Task instructions: Transcribe each of the lines below character for character, keeping their order.
━━━ Source material
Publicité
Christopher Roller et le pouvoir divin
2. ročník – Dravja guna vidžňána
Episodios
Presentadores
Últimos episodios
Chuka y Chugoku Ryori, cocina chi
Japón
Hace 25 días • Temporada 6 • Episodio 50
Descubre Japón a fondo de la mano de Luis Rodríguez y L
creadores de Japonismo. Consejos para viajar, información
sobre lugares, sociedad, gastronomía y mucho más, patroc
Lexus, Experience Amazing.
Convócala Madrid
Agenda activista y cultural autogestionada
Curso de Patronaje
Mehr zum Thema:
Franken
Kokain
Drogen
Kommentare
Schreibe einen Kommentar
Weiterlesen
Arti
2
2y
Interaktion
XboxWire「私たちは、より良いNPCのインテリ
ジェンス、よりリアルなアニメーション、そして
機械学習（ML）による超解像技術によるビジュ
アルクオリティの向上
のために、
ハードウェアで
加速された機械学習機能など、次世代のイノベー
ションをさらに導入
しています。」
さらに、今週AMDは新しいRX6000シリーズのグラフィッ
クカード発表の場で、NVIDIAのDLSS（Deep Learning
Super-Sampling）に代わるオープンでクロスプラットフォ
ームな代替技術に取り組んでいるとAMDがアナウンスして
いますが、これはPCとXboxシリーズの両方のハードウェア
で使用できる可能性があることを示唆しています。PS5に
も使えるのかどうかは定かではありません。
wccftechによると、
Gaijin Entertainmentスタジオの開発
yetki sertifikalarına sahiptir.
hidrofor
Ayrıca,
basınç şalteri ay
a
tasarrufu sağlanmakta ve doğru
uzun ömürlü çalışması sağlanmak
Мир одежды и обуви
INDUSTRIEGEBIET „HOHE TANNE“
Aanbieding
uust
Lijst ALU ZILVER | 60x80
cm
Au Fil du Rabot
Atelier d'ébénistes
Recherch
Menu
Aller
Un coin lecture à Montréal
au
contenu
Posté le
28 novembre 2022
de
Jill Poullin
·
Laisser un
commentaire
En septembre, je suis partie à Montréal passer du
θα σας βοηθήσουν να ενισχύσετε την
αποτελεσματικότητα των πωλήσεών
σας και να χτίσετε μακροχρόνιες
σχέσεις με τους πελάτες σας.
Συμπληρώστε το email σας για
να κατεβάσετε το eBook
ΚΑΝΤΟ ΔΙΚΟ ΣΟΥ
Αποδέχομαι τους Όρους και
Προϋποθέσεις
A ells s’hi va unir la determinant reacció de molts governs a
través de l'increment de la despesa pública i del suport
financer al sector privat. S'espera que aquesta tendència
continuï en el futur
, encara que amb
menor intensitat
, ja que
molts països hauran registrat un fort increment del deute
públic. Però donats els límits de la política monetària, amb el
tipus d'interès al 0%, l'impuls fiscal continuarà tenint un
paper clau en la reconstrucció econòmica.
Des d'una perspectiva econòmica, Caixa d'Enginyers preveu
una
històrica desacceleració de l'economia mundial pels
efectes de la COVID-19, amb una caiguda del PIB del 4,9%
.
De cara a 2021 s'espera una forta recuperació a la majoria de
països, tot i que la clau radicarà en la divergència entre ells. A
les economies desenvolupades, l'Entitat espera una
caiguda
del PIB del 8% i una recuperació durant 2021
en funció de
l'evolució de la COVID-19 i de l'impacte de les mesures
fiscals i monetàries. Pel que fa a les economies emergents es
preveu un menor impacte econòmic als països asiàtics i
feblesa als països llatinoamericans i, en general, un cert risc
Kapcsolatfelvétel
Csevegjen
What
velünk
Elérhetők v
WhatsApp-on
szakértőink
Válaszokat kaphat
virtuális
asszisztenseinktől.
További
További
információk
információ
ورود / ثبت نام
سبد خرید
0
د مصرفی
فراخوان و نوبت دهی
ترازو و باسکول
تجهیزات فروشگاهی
━━━━━━
Answer for this exercise:
Publicité
Christopher Roller et le pouvoir divin
2. ročník – Dravja guna vidžňána
Episodios
Presentadores
Últimos episodios
Chuka y Chugoku Ryori, cocina chi
Japón
Hace 25 días • Temporada 6 • Episodio 50
Descubre Japón a fondo de la mano de Luis Rodríguez y L
creadores de Japonismo. Consejos para viajar, información
sobre lugares, sociedad, gastronomía y mucho más, patroc
Lexus, Experience Amazing.
Convócala Madrid
Agenda activista y cultural autogestionada
Curso de Patronaje
Mehr zum Thema:
Franken
Kokain
Drogen
Kommentare
Schreibe einen Kommentar
Weiterlesen
Arti
2
2y
Interaktion
XboxWire「私たちは、より良いNPCのインテリ
ジェンス、よりリアルなアニメーション、そして
機械学習（ML）による超解像技術によるビジュ
アルクオリティの向上
のために、
ハードウェアで
加速された機械学習機能など、次世代のイノベー
ションをさらに導入
しています。」
さらに、今週AMDは新しいRX6000シリーズのグラフィッ
クカード発表の場で、NVIDIAのDLSS（Deep Learning
Super-Sampling）に代わるオープンでクロスプラットフォ
ームな代替技術に取り組んでいるとAMDがアナウンスして
いますが、これはPCとXboxシリーズの両方のハードウェア
で使用できる可能性があることを示唆しています。PS5に
も使えるのかどうかは定かではありません。
wccftechによると、
Gaijin Entertainmentスタジオの開発
yetki sertifikalarına sahiptir.
hidrofor
Ayrıca,
basınç şalteri ay
a
tasarrufu sağlanmakta ve doğru
uzun ömürlü çalışması sağlanmak
Мир одежды и обуви
INDUSTRIEGEBIET „HOHE TANNE“
Aanbieding
uust
Lijst ALU ZILVER | 60x80
cm
Au Fil du Rabot
Atelier d'ébénistes
Recherch
Menu
Aller
Un coin lecture à Montréal
au
contenu
Posté le
28 novembre 2022
de
Jill Poullin
·
Laisser un
commentaire
En septembre, je suis partie à Montréal passer du
θα σας βοηθήσουν να ενισχύσετε την
αποτελεσματικότητα των πωλήσεών
σας και να χτίσετε μακροχρόνιες
σχέσεις με τους πελάτες σας.
Συμπληρώστε το email σας για
να κατεβάσετε το eBook
ΚΑΝΤΟ ΔΙΚΟ ΣΟΥ
Αποδέχομαι τους Όρους και
Προϋποθέσεις
A ells s’hi va unir la determinant reacció de molts governs a
través de l'increment de la despesa pública i del suport
financer al sector privat. S'espera que aquesta tendència
continuï en el futur
, encara que amb
menor intensitat
, ja que
molts països hauran registrat un fort increment del deute
públic. Però donats els límits de la política monetària, amb el
tipus d'interès al 0%, l'impuls fiscal continuarà tenint un
paper clau en la reconstrucció econòmica.
Des d'una perspectiva econòmica, Caixa d'Enginyers preveu
una
històrica desacceleració de l'economia mundial pels
efectes de la COVID-19, amb una caiguda del PIB del 4,9%
.
De cara a 2021 s'espera una forta recuperació a la majoria de
països, tot i que la clau radicarà en la divergència entre ells. A
les economies desenvolupades, l'Entitat espera una
caiguda
del PIB del 8% i una recuperació durant 2021
en funció de
l'evolució de la COVID-19 i de l'impacte de les mesures
fiscals i monetàries. Pel que fa a les economies emergents es
preveu un menor impacte econòmic als països asiàtics i
feblesa als països llatinoamericans i, en general, un cert risc
Kapcsolatfelvétel
Csevegjen
What
velünk
Elérhetők v
WhatsApp-on
szakértőink
Válaszokat kaphat
virtuális
asszisztenseinktől.
További
További
információk
információ
ورود / ثبت نام
سبد خرید
0
د مصرفی
فراخوان و نوبت دهی
ترازو و باسکول
تجهیزات فروشگاهی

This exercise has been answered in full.